The reverse is also true, Smego pointed out: Michigan imports a great deal of goods from Canada, including vital agricultural inputs like seed and fertilizer.
MFB President Wayne H. Wood was among the cadre of industry leaders asked to join Gov. Snyder on stage for the announcement.
"The New International Trade Crossing promises a long-overdue shot in the arm for Michigan's economy and an even stronger bond with our close friends across the border," Wood said in a statement following the press conference. "Michigan's food and farm sector was quick to recognize the importance of this project, and the necessity of improving access to our largest market. This substantial investment in our transportation infrastructure—made possible by all of our friends across the border and our allies on this side—is critically important to Michigan agriculture's continued prosperity."

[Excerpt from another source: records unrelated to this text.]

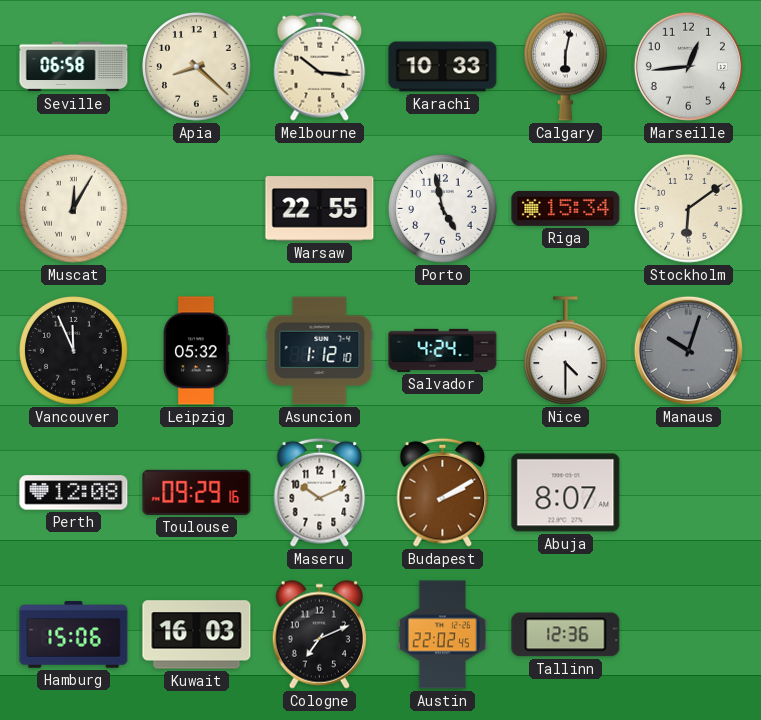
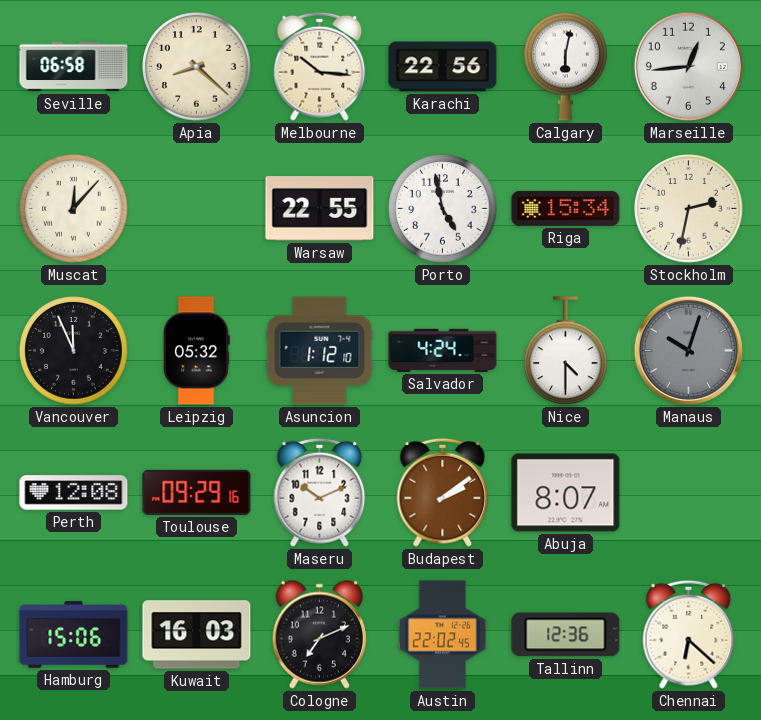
Karachi: 10:33 -> 22:56
Muscat: 12:05 -> 12:07
Stockholm: 6:09 -> 2:32
Budapest: 2:10 -> 2:09
Chennai: none -> 6:22
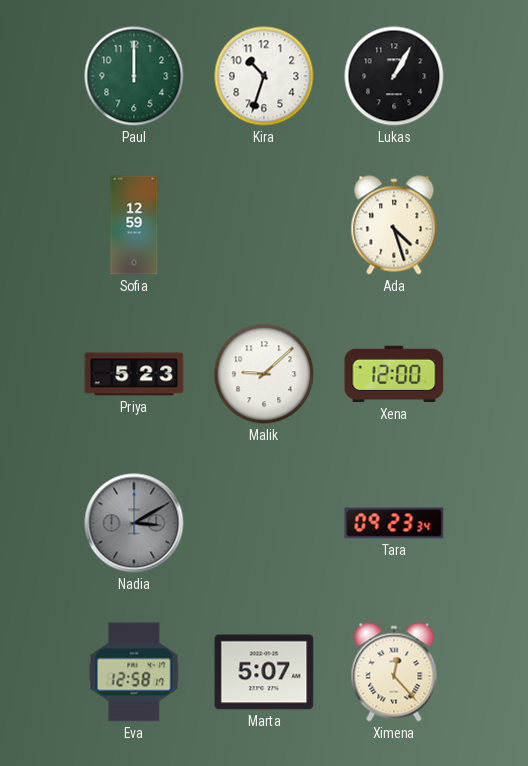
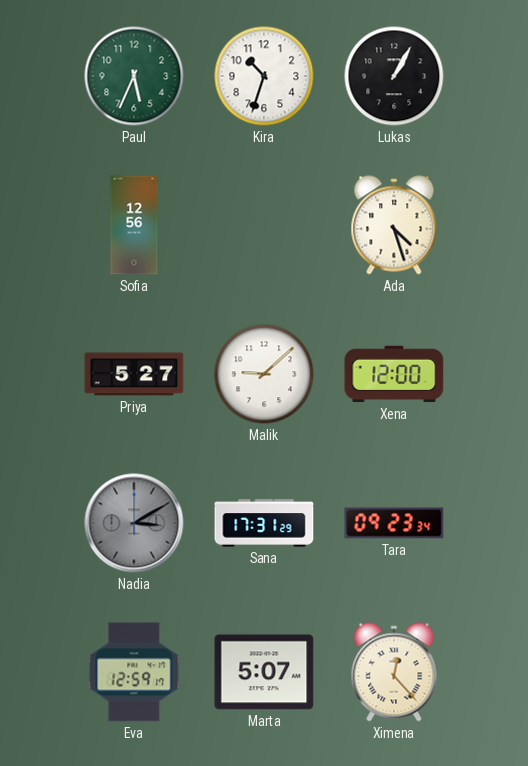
Paul: 12:00 -> 5:34
Sofia: 12:59 -> 12:56
Priya: 5:23 -> 5:27
Sana: none -> 17:31
Eva: 12:58 -> 12:59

Approximately 60 percent of Michigan's agricultural exports go to Canada—almost exclusively by truck—but the limited crossing options for those vehicles to cross into Ontario in a timely fashion have long hampered efficient trade.

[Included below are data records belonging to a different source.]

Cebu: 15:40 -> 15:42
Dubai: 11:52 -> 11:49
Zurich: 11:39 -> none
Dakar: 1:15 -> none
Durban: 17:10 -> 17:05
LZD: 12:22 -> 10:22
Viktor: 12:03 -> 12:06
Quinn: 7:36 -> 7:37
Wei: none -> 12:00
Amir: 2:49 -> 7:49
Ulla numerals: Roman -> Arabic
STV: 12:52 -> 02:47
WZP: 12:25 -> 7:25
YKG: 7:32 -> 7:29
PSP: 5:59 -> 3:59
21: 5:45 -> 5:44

"Michigan Farm Bureau takes great pride in being part of these events, which ultimately will benefit all Michigan residents and businesses," Wood said.

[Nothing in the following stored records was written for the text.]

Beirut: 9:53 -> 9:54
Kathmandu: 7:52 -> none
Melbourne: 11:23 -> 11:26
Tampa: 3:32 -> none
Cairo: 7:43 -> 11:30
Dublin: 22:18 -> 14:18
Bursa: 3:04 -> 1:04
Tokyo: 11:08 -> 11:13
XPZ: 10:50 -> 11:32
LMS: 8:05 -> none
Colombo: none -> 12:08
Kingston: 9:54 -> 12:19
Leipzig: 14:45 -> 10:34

Canada is Michigan's largest trading partner—$70.2 billion in 2011—and more than 200,000 Michigan jobs are rooted in that relationship, including one in eight jobs in southeast Michigan. The existing bridge between Detroit and Windsor is the busiest trade crossing along the U.S.-Canada border, and the worst traffic bottleneck in the entire pan-American freeway system.
"This is all about jobs for today and tomorrow," Snyder said. "This is a major construction project that is expected to create 12,000 direct jobs and as many as 31,000 indirect jobs. Getting Michigan-made products to more markets faster will enhance our economic competitiveness in the future and help our state create more jobs."
Smego said the next steps will include utility relocation design and land acquisition on both sides of the Detroit River. Through an entity called the Crossing Authority, Canada will be responsible for the bridge's design, construction, finance, operation and maintenance.
Preemptively responding to concerns about the potential use of imported products, speakers at the announcement assured those present that the materials to build the span will be sourced domestically whenever possible, and that a priority will be put on using Michigan and Canadian labor.
Gov. Snyder said he hopes to break ground on the Michigan side within the next two or three years, with a completion goal of 2020. The span will provide a direct, highway-to-highway link between Detroit and Windsor. On the Canadian side, construction has already begun.